We are all looking to build resilience into our businesses, but it’s worth remembering that resilient businesses and organizations are not an island unto themselves. For organizations to be resilient in the face of disruption, the communities they are in must be resilient as well. Obviously, an organization can’t keep moving forward if every disruption leaves its surrounding community struggling for basic needs. Organizations would do well to look beyond their fence line and evaluate the needs and resilience challenges of the communities they belong to.
Employee Resilience
When it comes to the community, businesses need to look at the people in their communities, particularly their own employees, customers, and vendors. As the US Chamber of Commerce Foundation puts it: “people are the most overlooked asset when planning for a disaster as businesses tend to consider their physical space or operations without acknowledging the people needed to run them.” Your employees and other team members need to be safe, healthy, and have the ability to perform their jobs, but it goes further than that. If your team members aren’t sure their families are safe, their performance will likely be affected dramatically. Not only is making sure your community can withstand shocks the right thing to do, it’s also something that can help keep your business on track.

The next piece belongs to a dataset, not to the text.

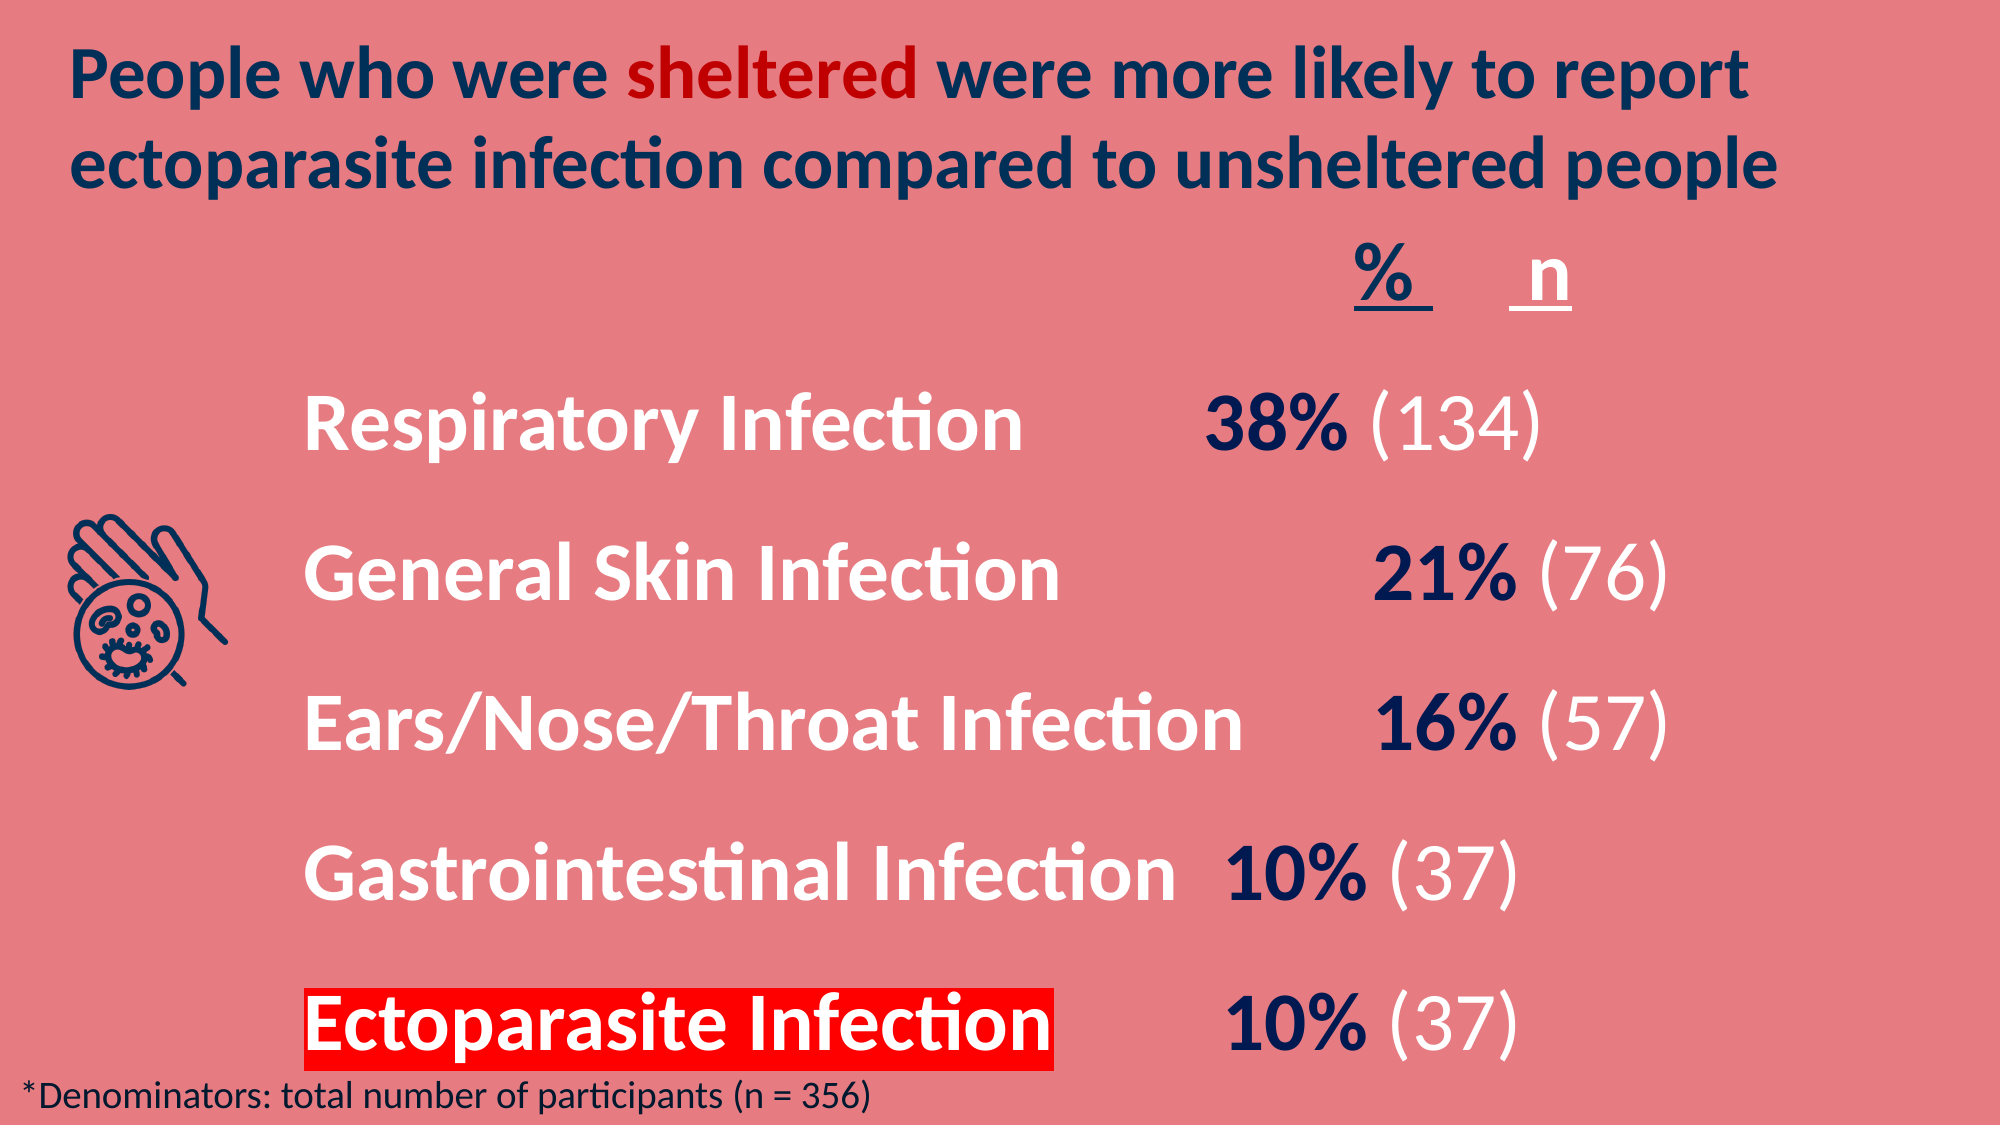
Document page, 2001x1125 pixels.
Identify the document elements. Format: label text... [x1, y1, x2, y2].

Communicate with Community Leaders
The focus on the people in your community doesn’t need to stop at team members. Keeping the lines of communication open with community members is vital before and during a risk incident. Obviously, physical infrastructure needs to be able to withstand shock, as this will help keeping goods moving in and out of a facility and along whatever roadways and waterways you use. It also helps to ensure that your talented employees can get to the job site. Communication and a strong working relationship with local governments and other organizations will help you ensure the resilience of your community’s surrounding infrastructure. It’s possible that government agencies in your area have already undertaken studies and have relevant risk assessments and data. Working in partnership could allow your company to have access to information you don’t have currently, and it could give an opportunity to create a consensus for risk and resilience priorities.
Also, working ahead of time could start the communication so that coordination is smoother once a disruption hits. No one wants to start that process when times are chaotic, so this is something to start before disaster strikes. Outside data and expertise could prove invaluable when the time comes. According to ready.gov: “Sharing information helps translate ambiguity into clarity. Sharing is also based on a trusted relationship. Developing this trust within a community or state emergency operations center, state fusion center, business emergency operations center, and other information sharing centers can enable business and government leaders to improve decision-making.”
Here at Veriscape we make a strong focus on people our priority, as it is at the core of our founding values. These tenets are part of Veriscape’s Vision Statement:
- We believe our most important assets are people.
- Our customers are not faceless corporations, but people with hopes and dreams of their own.
- Our employees are not merely “human resources” but individuals who joined us because we share a common vision.
Our focus on people and the community isn’t just in our blog feed; it’s in our company DNA.
It might feel like a burden to have the additional worry of a community’s resilience as well as your own organization’s, but nobody is in it alone. As Gregory Unruh of George Mason University explains “In this process, business is both a partner and beneficiary. Participating doesn’t mean business takes on sole responsibility for community resilience. Instead, you become a real citizen of the communities you touch.” By helping to make those communities more resilient, your business will be more resilient in turn.